Suara.com - Pengamat ekonomi politik UIN Syarif Hidayatullah Jakarta Dani Setiawan mengaku curiga pada manuver para politisi pada kasus anak usaha Telkom tersebut.
Tuduhan ini, menurutnya bukan lagi sebagai bentuk kritik investasi namun menyerang Menteri BUMN Erick Thohir untuk merusak kredibilitasnya demi kepentingan Pilpres 2024.
“Pilpres memang masih dua tahun lagi, tapi upaya jegal-menjegal sudah berlangsung dari sekarang. Lawan politik Erick melihat peluang di kasus investasi Telkom, karena keberadaan Boy Tohir sebagai Komisaris Utama GoTo," kata Dani.
"Ketika momentum itu tiba, mereka berupaya mengkapitalisasi isu ini dengan sangat optimal.

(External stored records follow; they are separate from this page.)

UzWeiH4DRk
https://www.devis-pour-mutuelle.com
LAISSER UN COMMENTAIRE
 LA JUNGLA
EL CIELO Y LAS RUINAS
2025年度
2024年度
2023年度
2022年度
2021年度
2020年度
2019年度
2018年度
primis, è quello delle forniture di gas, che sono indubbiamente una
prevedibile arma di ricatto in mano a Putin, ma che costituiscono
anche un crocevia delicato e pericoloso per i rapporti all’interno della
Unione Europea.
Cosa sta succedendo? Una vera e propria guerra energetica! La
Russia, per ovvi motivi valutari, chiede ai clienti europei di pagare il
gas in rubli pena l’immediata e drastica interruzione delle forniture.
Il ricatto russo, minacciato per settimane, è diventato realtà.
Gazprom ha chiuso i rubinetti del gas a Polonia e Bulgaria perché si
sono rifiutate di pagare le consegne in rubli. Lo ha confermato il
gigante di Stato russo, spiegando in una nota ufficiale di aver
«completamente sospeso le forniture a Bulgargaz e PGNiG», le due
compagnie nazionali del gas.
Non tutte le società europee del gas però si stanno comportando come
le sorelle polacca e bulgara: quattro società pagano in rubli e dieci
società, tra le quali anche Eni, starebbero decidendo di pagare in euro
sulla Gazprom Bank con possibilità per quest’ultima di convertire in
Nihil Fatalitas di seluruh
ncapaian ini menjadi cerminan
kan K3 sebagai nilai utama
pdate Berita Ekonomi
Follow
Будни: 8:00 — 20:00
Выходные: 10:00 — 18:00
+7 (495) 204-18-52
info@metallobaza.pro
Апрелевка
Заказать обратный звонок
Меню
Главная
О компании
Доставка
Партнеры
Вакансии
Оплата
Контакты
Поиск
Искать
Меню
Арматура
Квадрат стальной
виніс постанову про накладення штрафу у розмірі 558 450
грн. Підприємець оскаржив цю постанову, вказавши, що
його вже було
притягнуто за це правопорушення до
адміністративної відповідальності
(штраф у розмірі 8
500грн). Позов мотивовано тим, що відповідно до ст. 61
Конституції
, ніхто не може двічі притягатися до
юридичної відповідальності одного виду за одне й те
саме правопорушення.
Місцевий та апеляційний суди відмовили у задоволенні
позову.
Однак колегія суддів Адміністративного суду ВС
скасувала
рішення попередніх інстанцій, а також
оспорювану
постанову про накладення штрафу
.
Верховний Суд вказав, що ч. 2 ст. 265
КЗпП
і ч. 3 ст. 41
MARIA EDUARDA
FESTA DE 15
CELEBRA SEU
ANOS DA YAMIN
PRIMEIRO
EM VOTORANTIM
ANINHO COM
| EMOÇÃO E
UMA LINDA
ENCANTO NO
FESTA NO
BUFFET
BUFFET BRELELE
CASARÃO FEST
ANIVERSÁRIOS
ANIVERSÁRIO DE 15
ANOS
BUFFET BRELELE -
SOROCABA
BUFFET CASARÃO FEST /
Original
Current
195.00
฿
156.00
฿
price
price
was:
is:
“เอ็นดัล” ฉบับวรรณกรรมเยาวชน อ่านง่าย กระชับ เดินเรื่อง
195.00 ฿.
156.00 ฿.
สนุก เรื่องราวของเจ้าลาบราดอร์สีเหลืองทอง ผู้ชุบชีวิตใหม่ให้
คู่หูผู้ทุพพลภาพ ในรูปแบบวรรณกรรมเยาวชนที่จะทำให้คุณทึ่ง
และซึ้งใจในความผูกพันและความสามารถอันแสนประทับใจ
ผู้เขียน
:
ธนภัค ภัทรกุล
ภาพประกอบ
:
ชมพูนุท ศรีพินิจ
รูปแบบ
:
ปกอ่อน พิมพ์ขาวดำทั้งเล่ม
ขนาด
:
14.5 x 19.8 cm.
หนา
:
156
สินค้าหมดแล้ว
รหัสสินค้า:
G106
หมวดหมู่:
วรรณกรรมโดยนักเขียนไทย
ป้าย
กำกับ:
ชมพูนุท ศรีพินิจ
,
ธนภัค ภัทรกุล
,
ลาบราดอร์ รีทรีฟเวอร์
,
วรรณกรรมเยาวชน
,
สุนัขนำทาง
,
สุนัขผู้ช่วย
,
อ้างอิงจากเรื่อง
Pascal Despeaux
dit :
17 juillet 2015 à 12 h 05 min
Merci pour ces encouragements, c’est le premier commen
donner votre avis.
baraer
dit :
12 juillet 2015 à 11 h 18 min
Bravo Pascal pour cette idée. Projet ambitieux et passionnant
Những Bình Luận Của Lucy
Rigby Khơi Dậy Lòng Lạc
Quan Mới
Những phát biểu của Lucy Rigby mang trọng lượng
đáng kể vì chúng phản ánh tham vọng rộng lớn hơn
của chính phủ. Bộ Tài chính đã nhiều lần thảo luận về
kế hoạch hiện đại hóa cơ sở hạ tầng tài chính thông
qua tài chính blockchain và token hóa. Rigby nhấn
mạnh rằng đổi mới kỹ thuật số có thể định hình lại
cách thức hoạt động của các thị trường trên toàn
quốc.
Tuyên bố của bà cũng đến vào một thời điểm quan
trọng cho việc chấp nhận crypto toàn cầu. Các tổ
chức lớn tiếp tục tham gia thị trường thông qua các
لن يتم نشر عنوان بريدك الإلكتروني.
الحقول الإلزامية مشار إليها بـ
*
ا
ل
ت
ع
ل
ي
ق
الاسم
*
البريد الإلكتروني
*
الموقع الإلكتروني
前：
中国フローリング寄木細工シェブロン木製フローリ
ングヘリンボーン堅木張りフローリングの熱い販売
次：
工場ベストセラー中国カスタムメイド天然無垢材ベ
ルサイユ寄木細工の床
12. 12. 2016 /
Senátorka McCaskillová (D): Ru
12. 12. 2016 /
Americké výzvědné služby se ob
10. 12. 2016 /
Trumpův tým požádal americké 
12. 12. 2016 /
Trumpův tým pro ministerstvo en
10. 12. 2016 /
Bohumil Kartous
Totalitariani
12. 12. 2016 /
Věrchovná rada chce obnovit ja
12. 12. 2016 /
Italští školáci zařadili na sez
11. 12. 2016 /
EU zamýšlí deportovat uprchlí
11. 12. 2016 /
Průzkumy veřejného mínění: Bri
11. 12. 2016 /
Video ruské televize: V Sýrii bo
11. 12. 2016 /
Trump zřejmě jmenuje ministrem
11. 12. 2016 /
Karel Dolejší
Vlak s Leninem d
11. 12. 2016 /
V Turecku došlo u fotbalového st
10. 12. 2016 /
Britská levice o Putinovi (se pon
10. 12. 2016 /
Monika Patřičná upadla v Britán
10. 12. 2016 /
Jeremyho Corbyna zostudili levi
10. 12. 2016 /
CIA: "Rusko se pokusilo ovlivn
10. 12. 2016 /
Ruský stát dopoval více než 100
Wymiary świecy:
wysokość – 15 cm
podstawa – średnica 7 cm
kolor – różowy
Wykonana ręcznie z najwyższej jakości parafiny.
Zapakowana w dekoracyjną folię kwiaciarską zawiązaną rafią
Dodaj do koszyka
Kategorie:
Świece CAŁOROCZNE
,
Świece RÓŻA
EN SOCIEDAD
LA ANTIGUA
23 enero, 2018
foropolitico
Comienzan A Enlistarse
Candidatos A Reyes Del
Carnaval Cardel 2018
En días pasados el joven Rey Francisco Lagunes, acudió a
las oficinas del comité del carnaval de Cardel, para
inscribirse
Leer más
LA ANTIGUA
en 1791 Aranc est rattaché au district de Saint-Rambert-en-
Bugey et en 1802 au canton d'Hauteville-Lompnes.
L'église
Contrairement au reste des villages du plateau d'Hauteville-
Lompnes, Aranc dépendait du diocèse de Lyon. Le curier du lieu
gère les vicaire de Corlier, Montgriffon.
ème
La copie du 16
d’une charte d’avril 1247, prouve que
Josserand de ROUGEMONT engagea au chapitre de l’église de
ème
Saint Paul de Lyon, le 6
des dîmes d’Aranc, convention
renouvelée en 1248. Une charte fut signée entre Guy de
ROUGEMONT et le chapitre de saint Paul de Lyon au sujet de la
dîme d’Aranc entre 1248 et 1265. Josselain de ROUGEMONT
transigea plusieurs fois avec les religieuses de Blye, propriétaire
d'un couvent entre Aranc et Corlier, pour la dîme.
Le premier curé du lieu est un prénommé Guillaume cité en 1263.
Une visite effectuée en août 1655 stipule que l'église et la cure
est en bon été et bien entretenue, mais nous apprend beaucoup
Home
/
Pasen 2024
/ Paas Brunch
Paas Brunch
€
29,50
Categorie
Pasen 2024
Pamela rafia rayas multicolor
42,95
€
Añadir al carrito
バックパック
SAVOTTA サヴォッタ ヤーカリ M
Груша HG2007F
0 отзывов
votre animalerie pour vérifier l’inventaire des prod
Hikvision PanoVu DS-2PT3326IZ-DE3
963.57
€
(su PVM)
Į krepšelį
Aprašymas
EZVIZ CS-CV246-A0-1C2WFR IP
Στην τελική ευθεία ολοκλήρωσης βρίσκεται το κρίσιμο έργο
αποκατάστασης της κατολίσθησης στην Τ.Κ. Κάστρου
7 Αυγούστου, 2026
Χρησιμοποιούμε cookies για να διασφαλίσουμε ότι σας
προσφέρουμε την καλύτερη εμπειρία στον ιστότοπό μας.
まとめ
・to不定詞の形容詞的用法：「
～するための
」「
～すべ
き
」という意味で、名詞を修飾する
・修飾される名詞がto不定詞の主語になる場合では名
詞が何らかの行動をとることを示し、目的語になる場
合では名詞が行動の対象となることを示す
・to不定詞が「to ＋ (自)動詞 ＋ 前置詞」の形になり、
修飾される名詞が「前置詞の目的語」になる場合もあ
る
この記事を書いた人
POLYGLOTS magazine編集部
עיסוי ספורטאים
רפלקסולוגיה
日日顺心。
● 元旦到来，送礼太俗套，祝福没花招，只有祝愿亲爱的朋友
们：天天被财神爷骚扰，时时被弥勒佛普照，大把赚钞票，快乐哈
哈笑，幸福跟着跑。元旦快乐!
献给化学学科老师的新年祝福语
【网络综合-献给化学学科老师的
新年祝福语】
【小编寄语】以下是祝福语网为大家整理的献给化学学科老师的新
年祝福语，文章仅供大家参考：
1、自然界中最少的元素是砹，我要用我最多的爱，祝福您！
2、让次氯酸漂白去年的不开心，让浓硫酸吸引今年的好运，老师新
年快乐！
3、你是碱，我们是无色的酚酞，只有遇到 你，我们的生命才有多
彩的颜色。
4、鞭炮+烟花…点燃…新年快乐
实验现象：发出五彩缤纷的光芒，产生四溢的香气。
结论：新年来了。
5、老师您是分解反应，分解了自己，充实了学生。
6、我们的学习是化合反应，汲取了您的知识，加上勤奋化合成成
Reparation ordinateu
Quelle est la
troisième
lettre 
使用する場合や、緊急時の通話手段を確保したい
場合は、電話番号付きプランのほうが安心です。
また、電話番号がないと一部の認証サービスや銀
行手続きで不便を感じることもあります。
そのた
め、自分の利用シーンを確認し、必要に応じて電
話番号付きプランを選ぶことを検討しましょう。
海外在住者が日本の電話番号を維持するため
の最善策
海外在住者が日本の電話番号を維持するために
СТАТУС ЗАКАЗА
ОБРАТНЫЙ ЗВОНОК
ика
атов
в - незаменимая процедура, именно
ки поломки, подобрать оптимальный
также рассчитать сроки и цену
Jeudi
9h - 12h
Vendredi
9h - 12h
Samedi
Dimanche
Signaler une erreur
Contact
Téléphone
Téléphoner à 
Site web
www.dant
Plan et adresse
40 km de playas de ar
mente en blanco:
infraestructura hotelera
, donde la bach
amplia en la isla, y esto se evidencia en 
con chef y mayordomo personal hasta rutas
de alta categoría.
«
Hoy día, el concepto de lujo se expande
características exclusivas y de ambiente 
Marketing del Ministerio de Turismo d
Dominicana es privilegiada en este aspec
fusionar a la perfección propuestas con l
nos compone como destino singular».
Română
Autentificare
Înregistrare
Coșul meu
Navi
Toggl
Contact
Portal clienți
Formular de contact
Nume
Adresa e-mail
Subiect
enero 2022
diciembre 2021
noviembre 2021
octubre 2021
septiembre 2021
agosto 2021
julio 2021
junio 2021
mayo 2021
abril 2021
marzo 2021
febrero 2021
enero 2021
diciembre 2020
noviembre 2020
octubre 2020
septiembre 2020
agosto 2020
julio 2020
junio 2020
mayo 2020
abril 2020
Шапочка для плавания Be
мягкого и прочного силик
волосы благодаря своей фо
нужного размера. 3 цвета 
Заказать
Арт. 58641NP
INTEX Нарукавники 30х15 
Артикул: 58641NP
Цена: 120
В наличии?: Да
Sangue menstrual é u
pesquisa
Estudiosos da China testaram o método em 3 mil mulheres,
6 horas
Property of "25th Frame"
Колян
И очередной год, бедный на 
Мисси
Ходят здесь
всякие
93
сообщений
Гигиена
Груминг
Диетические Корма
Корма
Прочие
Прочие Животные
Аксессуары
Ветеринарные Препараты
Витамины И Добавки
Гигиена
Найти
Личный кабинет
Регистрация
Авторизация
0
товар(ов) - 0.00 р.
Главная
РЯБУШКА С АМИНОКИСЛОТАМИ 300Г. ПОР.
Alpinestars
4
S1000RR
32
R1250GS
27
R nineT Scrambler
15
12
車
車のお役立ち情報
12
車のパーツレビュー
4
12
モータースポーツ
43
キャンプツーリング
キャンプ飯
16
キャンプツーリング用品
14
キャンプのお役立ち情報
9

Maka itu mereka berebut memunculkan gagasan bikin pansus dan panjang,” sambung dia.
Pria yang juga dosen di Fakultas Ilmu Sosial dan Politik itu mengatakan, Erick Thohir jadi sasaran politik dengan bekal investasi Telkom.
Kalangan terkait menyerang dengan tiga strategi yaitu menggoyang posisi Erick dalam kabinet, membentuk pansus dan panja, serta membangun citra dan opini buruk terhadap Erick.
Rencana Presiden Joko Widodo (Jokowi) melakukan reshuffle kabinet dalam waktu dekat dijadikan pintu masuk untuk mendesak Presiden mencopot Erick.
Lawan politik akan melakukan tekanan melalui opini di media dan parlemen tentang kebobrokan dan benturan kepentingan Erick dalam mengelola perusahaan pelat merah di Indonesia.
Jika gagal melalui pintu reshuffle, rencana berikutnya adalah membentuk panitia khusus (pansus) dan panitia kerja (panja). Politisi akan membangun perlawanan di parlemen untuk mendesak Erick mundur karena dianggap telah melakukan tata kelola perusahaan yang tidak benar dalam investasi Telkom di GoTo.
Baca Juga: Meneropong Pilihan Cawapres Muhaimin di Kontestasi Pemilu 2024, Menteri Keuangan Mulai Dilirik
Jika tetap gagal menggergaji kursi jabatan Erick melalui jalur panja dan pansus, maka target minimal mereka adalah membentuk citra dan opini yang buruk terhadap Erick sebagai pejabat negara. Pembentukan opini buruk akan terus berlangsung hingga merusak kredibilitas dan akhirnya popularitas meredup.
“Telkom dan GoTo adalah perusahaan publik. Reputasi keduanya bisa berantakan kalau politisasi tidak segera dihentikan. Keduanya adalah perusahaan publik, sehingga apa pun keputusan investasi atau strategi bisnis sudah melalui banyak proses yang kredibel dan dapat dipertanggungjawabkan,” pungkasnya.